Re: NEW PREFERENCE - vtimezone

On 20/06/2015 12:38 p.m., Cyrus Daboo wrote:
> Hi Amos,
> 
> --On June 20, 2015 at 12:16:47 PM +1200 Amos Jeffries wrote:
> 
>> This is not about the existing application/xml mime type. Martin is
>> suggesting a new mime type. Such as application/xml+vtimestamp.
>>
>> The client would send the HTTP header Accept:*/xml+vtimestamp,*/xml and
>> the server return application/xml+vtimestamp where the XML has embeded
>> vtimestamps.
> 
> That is not very practical in this case as we have three iCalendar media
> types (text/calendar, application/calendar+xml,
> application/calendar+json) in addition to the application/xml.

By making vtimestamp optional, you actually have 6. Regardless of
whether they are named/registered or not.

> 
>> Another way to look at whether Prefer is appropriate is - what can HTTP
>> proxies or HTTP servers that support Prefer but not WebDAV do to meet
>> the preference ?
>>
>> In this case there is nothing.
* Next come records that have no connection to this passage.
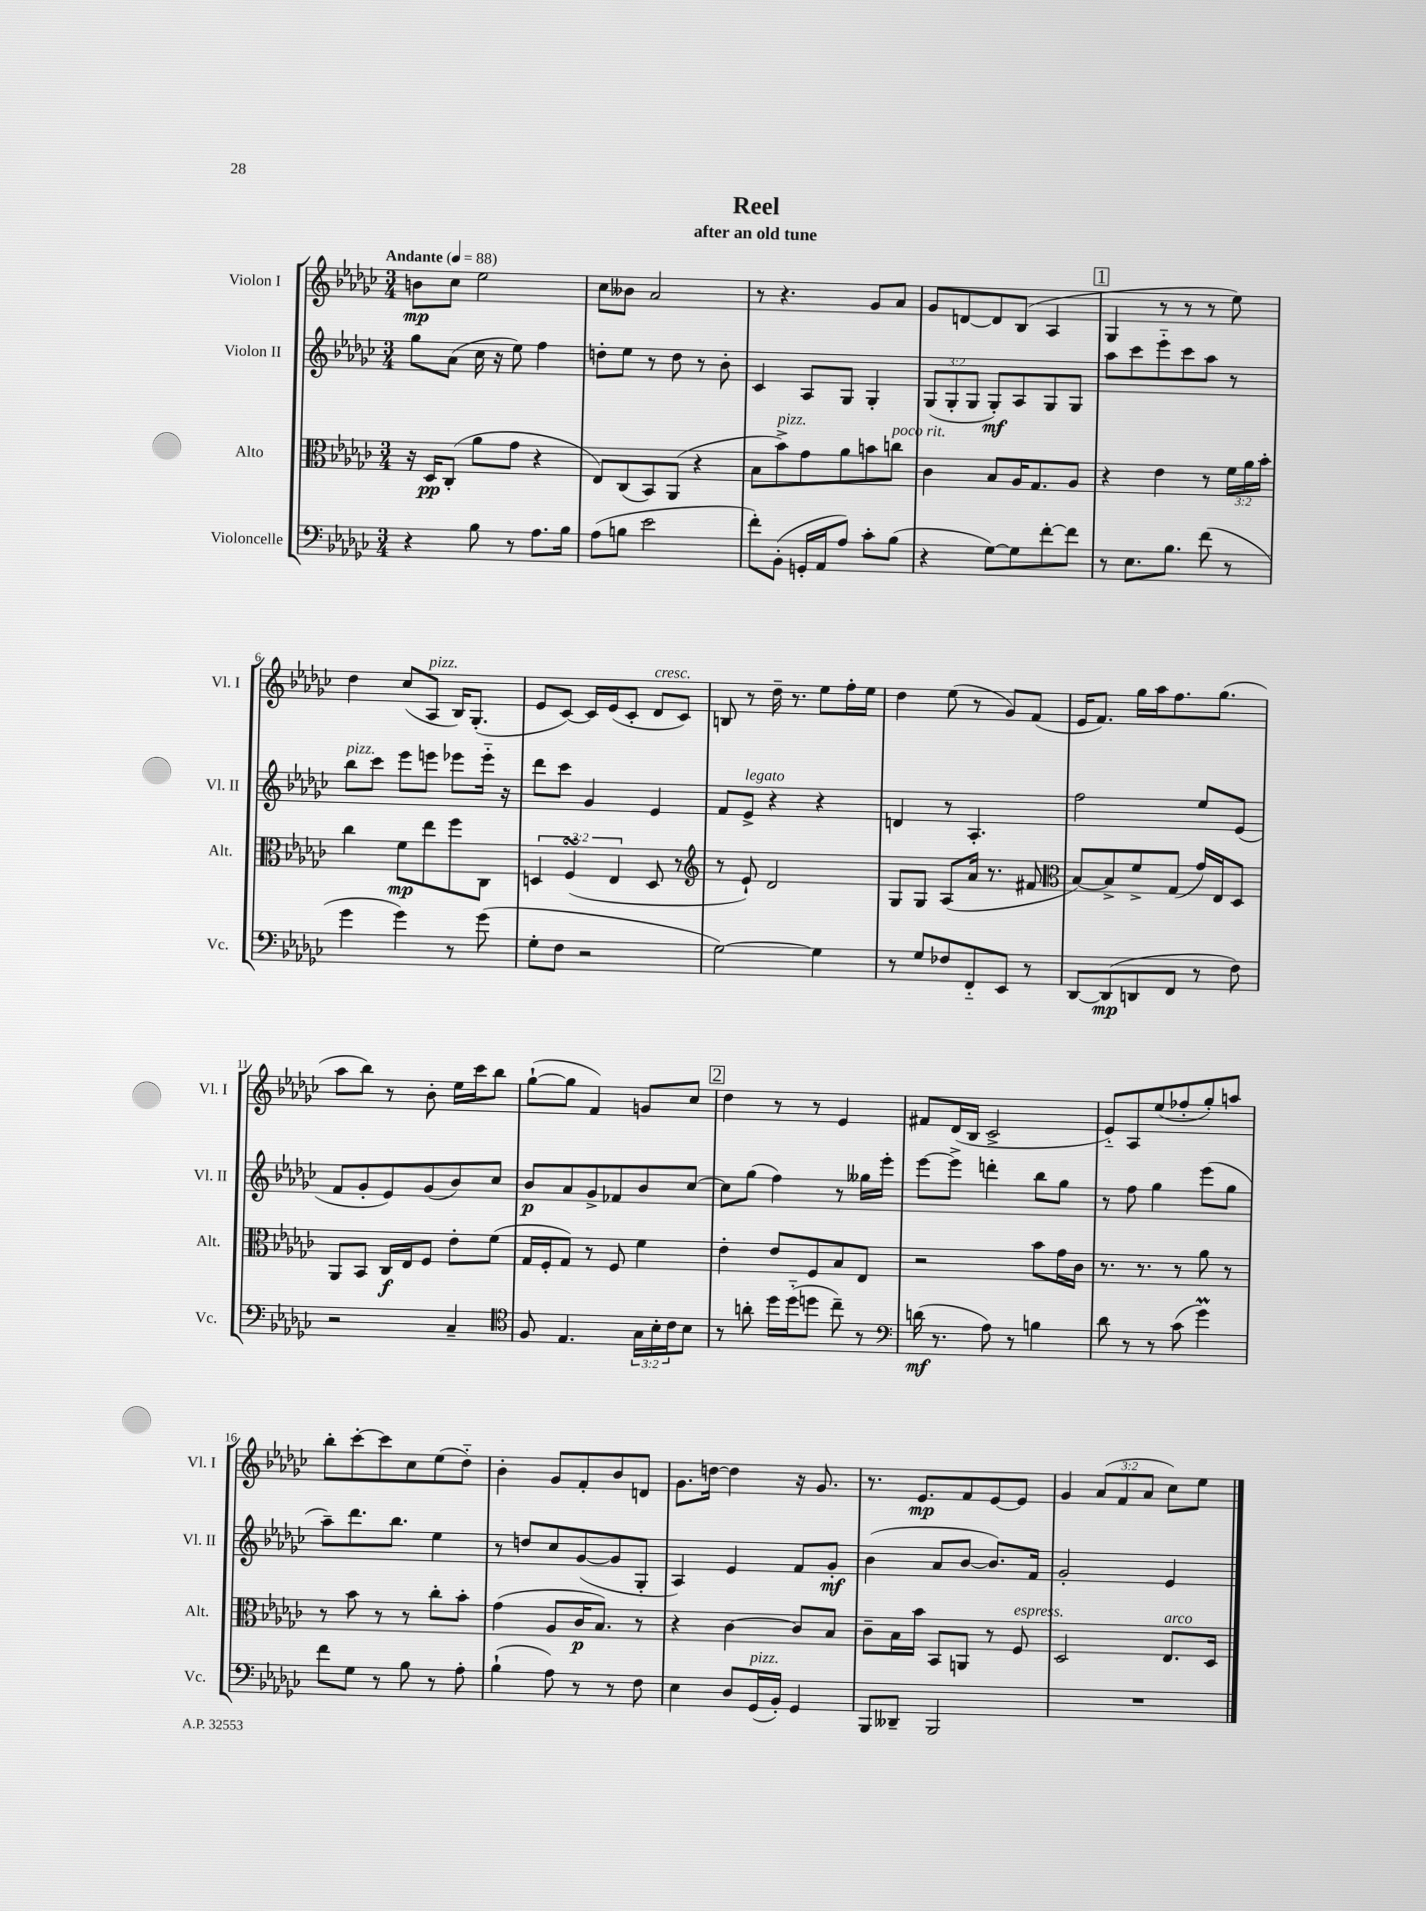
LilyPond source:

\header { title = "Reel" subtitle = "after an old tune" }
<<
\new StaffGroup <<
\new Staff = "s0" \with { instrumentName = "Violon I" shortInstrumentName = "Vl. I" } {
    \clef treble \key ges \major \numericTimeSignature \time 3/4 \override Staff.TupletNumber.text = #tuplet-number::calc-fraction-text \tempo "Andante" 4 = 88
    b'8\mp ces''8 ees''2 |
    ces''8 beses'8 aes'2 |
    r8 r4. ges'8 aes'8 |
    ges'8 d'8~ d'8 bes8( aes4 |
    \mark \markup { \box "1" } ges4 r8 r8 r8 ees''8) |
    des''4 ces''8( aes8^\markup { \italic "pizz." } bes16) ges8.-.( |
    ees'8 ces'8~) ces'16 ees'16( ces'8-. des'8^\markup { \italic "cresc." } ces'8) |
    b8 r8 des''16-- r8. ees''8 f''16-. ees''16 |
    des''4 ees''8( r8 ges'8) f'8( |
    ees'16 f'8.) ges''16 aes''16 f''8. ges''8.( |
    aes''8 bes''8) r8 bes'8-. ees''16 ces'''16 bes''8 |
    ges''8~-!( ges''8 f'4) g'8 ces''8 |
    \mark \markup { \box "2" } des''4 r8 r8 ees'4 |
    fis'8 des'16( bes16 ces'2-> |
    ees'8-_) aes8 ees''8( fes''8-. ges''8-.) a''8 |
    bes''8-. ces'''8~-. ces'''8 ces''8 ees''8( des''8-_) |
    bes'4-. ges'8 f'8-. bes'8 d'8 |
    ges'8. d''16~ d''4 r16 ges'8. |
    r8. ees'8.\mp f'8 ees'8~ ees'8 |
    ges'4 \tuplet 3/2 { aes'8( f'8 aes'8 } ces''8) ees''8 \bar "|." |
}
\new Staff = "s1" \with { instrumentName = "Violon II" shortInstrumentName = "Vl. II" } {
    \clef treble \key ges \major \numericTimeSignature \time 3/4 \override Staff.TupletNumber.text = #tuplet-number::calc-fraction-text
    ges''8 aes'8( ces''16 r16 ees''8) f''4 |
    d''8-. ees''8 r8 d''8 r8 bes'8-. |
    ces'4 aes8 ges8 ges4-. |
    \tuplet 3/2 { ges8( ges8-. ges8 } ges8-.\mf) aes8 ges8 ges8 |
    \mark \markup { \box "1" } aes''8 ces'''8 ees'''8-_ ces'''8 aes''8 r8 |
    bes''8^\markup { \italic "pizz." } ces'''8 ees'''8 e'''8 ees'''8 ees'''16-_ r16 |
    des'''8 ces'''8 ges'4 ees'4 |
    f'8 ees'8->^\markup { \italic "legato" } r4 r4 |
    d'4 r8 aes4.-. |
    f''2 ees''8 ees'8( |
    f'8 ges'8-. ees'8) ges'8( bes'8) ces''8 |
    bes'8\p aes'8 ges'8-> fes'8 bes'8 ces''8~ |
    \mark \markup { \box "2" } ces''8 ges''8( f''4) r8 geses''16 ees'''16-. |
    ees'''8~ ees'''8-> d'''4-. bes''8 ges''8 |
    r8 f''8 ges''4 ees'''8( ges''8 |
    aes''8--) des'''8. bes''8. ees''4 |
    r8 d''8 ces''8 ges'8~( ges'8 ges8-. |
    aes4) ees'4 f'8 ges'8-.\mf |
    bes'4( aes'8 bes'8~ bes'8.) f'16 |
    ges'2-. ees'4 \bar "|." |
}
\new Staff = "s2" \with { instrumentName = "Alto" shortInstrumentName = "Alt." } {
    \clef alto \key ges \major \numericTimeSignature \time 3/4 \override Staff.TupletNumber.text = #tuplet-number::calc-fraction-text
    r16 des16\pp ces8-.( aes'8 ges'8 r4 |
    ees8) ces8( bes,8) aes,8( r4 |
    bes8 bes'8->^\markup { \italic "pizz." }) ges'8 aes'8 b'8 c''8^\markup { \italic "poco rit." } |
    ces'4 bes8 aes16 ges8. aes8 |
    \mark \markup { \box "1" } r4 ees'4 r8 \tuplet 3/2 { f'16 aes'16 bes'16-. } |
    ces''4 f'8\mp ees''8 f''8 ces8 |
    \tuplet 3/2 { d4 f4\turn( ees4 } d8 r8 |
    \clef treble r8 ees'8-!) des'2 |
    ges8 ges8 aes8( aes'16 r8. fis'8 |
    \clef alto bes8~) bes8-> f'8-> ges8( ges'16) ees16 des8 |
    aes,8 bes,8 ces16\f ees16 f8 ees'8-. f'8( |
    ges16 f16-. ges8) r8 f8 f'4 |
    \mark \markup { \box "2" } ees'4-. ees'8 f8 bes8 ees8 |
    r2 bes'8 ges'16 ces'16 |
    r8. r8. r8 aes'8 r8 |
    r8 bes'8 r8 r8 ces''8-. bes'8-. |
    ges'4( aes8 ces'16\p bes8.) r8 |
    r4 ces'4~ ces'8 bes8 |
    ces'8-- bes16 bes'16 bes,8 a,8 r8 f8^\markup { \italic "espress." } |
    des2 ees8.^\markup { \italic "arco" } des16 \bar "|." |
}
\new Staff = "s3" \with { instrumentName = "Violoncelle" shortInstrumentName = "Vc." } {
    \clef bass \key ges \major \numericTimeSignature \time 3/4 \override Staff.TupletNumber.text = #tuplet-number::calc-fraction-text
    r4 bes8 r8 aes8. bes16 |
    aes8( b8 ees'2 |
    f'8-.) bes,8-.( g,16-. aes,16 aes8) ces'8-. bes8( |
    r4 ges8~) ges8 f'8~-. f'8 |
    \mark \markup { \box "1" } r8 ees8. bes8. f'8( r8 |
    ges'4 ges'4) r8 ges'8( |
    ges8-. f8 r2 |
    ges2~) ges4 |
    r8 ges8 fes8 f,8-_ ees,8 r8 |
    des,8~ des,8\mp( d,8 f,8 r8 f8) |
    r2 ces4-- |
    \clef tenor f8 ees4. \tuplet 3/2 { ges16 bes16-. ces'16 } bes8 |
    \mark \markup { \box "2" } r8 a'8-. des''16 des''16-_( d''8 ces''8--) r8 |
    \clef bass d'16\mf( r8. aes8) r8 b4 |
    des'8 r8 r8 ces'8( ges'4\prall) |
    f'8 ges8 r8 bes8 r8 aes8-. |
    bes4-!( aes8) r8 r8 f8 |
    ees4 des8 ges,16^\markup { \italic "pizz." }( bes,16-.) ges,4 |
    bes,,8 deses,8-- bes,,2 |
    R2. \bar "|." |
}
>>
>>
Since payload manipulation requires
>> WebDAV XML format knowledge.
> 
> The Prefer spec says this:
> 
>   The Prefer header field is end to end and MUST be forwarded by a
>   proxy if the request is forwarded unless Prefer is explicitly
>   identified as being hop by hop using the Connection header field
>   defined by [RFC7230], Section 6.1.
> 
> Which implies that an end-to-end preference is just as valid a use case
> as a one where the proxy can intervene.
> 

I know. However it does not mean they can be ignored completely. Just by
existing they affect what would be the best choice.

An HTTP proxy receiving this Prefer option but not supporting it, will
respond with a cached object that does not embed the vtimestamp data as
readily as it would respond with vtimestamp data to a request without
the Prefer header at all.

To resolve that you would have to send Vary:Accept,Prefer from the
server. Which causes a permutation explosion of cached content types
worse than having multiple mime types would have been. At least with
mime types the server can restrict itself to a small subset of emitted ones.

So is it acceptible for the client sending this Prefer to "randomly"
receives responses without any vtimestamp data?
 If yes then Prefer is usable, otherwise a mime type would be better
despite the number of existing types.